To calculate the work done in delivering water against a head, we can use the formula for work done, which is given by:
\[ W = F \times d \]
where:
- \( W \) is the work done (in joules),
- \( F \) is the force (in newtons),
- \( d \) is the distance the force is applied over (in meters).
In this case, the force required is due to the weight of the water being lifted, which can be calculated using the formula:
\[ F = m \cdot g \]
where:
- \( m \) is the mass of the water (in kilograms),
- \( g \) is the acceleration due to gravity (approximately \( 9.81 , \text{m/s}^2 \)).
First, we need to convert the volume of water (300 liters) into mass. The density of water is approximately \( 1000 , \text{kg/m}^3 \).
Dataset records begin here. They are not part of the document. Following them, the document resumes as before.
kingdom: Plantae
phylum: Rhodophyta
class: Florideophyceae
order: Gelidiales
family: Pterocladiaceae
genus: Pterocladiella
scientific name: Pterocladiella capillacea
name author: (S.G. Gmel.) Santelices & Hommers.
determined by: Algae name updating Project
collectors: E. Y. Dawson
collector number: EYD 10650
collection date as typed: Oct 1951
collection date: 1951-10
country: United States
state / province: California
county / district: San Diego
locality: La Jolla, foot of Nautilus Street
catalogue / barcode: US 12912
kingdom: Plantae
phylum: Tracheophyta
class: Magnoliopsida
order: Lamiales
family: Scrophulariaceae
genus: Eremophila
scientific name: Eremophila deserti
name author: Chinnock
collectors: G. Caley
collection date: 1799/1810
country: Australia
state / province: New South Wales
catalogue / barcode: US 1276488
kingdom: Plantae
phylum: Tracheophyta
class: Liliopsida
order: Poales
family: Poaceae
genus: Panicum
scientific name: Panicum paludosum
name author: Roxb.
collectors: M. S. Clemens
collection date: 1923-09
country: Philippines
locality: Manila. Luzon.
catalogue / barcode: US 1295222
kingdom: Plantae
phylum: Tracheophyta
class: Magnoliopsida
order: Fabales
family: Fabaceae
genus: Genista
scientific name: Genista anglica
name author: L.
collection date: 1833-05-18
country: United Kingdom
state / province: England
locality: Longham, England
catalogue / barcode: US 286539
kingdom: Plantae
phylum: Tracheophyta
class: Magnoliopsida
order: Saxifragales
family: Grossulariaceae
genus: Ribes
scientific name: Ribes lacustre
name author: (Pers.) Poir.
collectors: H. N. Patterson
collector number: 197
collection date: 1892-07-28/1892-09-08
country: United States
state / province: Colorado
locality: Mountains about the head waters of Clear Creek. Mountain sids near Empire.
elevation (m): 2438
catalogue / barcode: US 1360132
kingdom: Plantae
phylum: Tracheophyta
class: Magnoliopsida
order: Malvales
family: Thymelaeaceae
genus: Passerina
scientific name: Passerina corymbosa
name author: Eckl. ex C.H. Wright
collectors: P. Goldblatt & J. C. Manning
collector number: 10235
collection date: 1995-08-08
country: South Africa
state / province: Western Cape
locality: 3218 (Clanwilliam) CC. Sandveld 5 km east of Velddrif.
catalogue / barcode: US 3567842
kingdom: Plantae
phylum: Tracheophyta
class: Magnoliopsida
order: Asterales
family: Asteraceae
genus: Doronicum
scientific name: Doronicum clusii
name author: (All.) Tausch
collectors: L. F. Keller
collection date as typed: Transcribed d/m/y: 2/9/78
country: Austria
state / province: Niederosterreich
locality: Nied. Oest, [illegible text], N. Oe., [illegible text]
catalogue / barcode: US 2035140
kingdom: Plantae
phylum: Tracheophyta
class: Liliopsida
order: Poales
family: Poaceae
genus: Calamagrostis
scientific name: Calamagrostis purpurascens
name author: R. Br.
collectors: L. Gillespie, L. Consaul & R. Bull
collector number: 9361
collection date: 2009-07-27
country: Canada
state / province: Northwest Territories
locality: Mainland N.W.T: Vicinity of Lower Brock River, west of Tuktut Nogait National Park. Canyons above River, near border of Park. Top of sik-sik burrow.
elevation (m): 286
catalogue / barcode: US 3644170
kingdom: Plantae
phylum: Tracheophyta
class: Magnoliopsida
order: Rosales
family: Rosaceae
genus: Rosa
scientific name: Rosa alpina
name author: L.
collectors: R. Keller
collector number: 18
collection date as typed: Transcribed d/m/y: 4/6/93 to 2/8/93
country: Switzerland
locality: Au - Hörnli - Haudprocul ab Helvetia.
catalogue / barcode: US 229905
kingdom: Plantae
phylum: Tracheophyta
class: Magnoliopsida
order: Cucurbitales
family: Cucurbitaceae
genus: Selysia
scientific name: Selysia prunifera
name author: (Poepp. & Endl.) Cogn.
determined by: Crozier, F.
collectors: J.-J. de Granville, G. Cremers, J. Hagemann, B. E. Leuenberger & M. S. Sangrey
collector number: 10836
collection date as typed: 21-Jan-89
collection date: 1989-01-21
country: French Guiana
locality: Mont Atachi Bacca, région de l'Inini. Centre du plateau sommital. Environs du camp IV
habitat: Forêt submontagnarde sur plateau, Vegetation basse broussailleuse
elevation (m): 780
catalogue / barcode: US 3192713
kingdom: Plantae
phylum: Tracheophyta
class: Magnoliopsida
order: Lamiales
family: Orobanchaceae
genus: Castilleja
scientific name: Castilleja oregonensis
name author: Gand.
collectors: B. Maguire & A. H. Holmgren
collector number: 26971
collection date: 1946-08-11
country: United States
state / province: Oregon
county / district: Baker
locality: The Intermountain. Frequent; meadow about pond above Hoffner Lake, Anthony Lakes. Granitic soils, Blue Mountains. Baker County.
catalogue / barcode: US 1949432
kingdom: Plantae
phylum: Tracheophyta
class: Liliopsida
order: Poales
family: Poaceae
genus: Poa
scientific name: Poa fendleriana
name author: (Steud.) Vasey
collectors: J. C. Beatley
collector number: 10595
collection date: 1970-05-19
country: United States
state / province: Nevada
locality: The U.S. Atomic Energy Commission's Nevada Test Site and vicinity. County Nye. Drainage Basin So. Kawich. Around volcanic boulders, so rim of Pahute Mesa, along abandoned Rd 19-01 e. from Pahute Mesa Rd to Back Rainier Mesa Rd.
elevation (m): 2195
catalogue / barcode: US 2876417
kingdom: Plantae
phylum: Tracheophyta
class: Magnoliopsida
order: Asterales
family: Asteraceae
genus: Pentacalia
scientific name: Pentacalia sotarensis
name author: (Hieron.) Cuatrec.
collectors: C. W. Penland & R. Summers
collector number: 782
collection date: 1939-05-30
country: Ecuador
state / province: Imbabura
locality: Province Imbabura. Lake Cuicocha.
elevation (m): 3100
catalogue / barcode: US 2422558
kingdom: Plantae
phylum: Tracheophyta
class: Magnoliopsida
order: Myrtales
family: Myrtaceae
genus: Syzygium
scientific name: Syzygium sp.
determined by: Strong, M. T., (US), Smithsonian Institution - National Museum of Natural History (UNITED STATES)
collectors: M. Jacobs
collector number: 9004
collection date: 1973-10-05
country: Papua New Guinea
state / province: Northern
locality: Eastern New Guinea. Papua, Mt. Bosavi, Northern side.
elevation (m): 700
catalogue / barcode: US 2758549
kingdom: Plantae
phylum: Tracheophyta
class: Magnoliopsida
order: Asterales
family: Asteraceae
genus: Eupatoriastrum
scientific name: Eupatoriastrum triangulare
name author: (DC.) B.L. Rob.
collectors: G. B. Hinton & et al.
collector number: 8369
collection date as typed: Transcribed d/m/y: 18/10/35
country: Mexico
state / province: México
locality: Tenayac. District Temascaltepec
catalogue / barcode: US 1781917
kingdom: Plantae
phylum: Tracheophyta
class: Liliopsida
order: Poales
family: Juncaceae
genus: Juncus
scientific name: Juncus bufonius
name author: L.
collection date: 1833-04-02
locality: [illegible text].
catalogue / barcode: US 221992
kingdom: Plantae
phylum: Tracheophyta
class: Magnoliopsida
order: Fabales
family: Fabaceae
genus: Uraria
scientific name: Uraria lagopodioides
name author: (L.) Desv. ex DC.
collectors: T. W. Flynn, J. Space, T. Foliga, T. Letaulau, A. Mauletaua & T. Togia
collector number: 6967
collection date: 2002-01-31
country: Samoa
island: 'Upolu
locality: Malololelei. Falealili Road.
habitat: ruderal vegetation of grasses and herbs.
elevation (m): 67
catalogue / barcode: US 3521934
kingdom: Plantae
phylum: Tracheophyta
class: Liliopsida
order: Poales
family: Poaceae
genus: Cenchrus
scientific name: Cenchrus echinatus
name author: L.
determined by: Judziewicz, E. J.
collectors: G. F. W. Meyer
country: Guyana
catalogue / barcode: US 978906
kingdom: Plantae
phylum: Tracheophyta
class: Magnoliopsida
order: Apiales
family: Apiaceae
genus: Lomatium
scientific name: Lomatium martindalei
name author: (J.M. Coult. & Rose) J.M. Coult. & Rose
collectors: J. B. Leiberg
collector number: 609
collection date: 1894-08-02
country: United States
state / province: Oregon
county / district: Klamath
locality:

Therefore, the mass of 300 liters of water is:
\[ m = \text{Volume} \times \text{Density} = 300 , \text{l} \times \frac{1000 , \text{kg/m}^3}{1000 , \text{l/m}^3} = 300 , \text{kg} \]
Next, we calculate the force due to the weight of the water:
\[ F = m \cdot g = 300 , \text{kg} \cdot 9.81 , \text{m/s}^2 = 2943 , \text{N} \]
Now we can calculate the work done to lift the water a height of 30 meters:
\[ W = F \times d = 2943 , \text{N} \cdot 30 , \text{m} = 88290 , \text{J} \]
Thus, the work done to deliver \( 300 , \text{l} \) of water against a head of \( 30 , \text{m} \) is approximately:
\[ \boxed{88290 , \text{J}} \]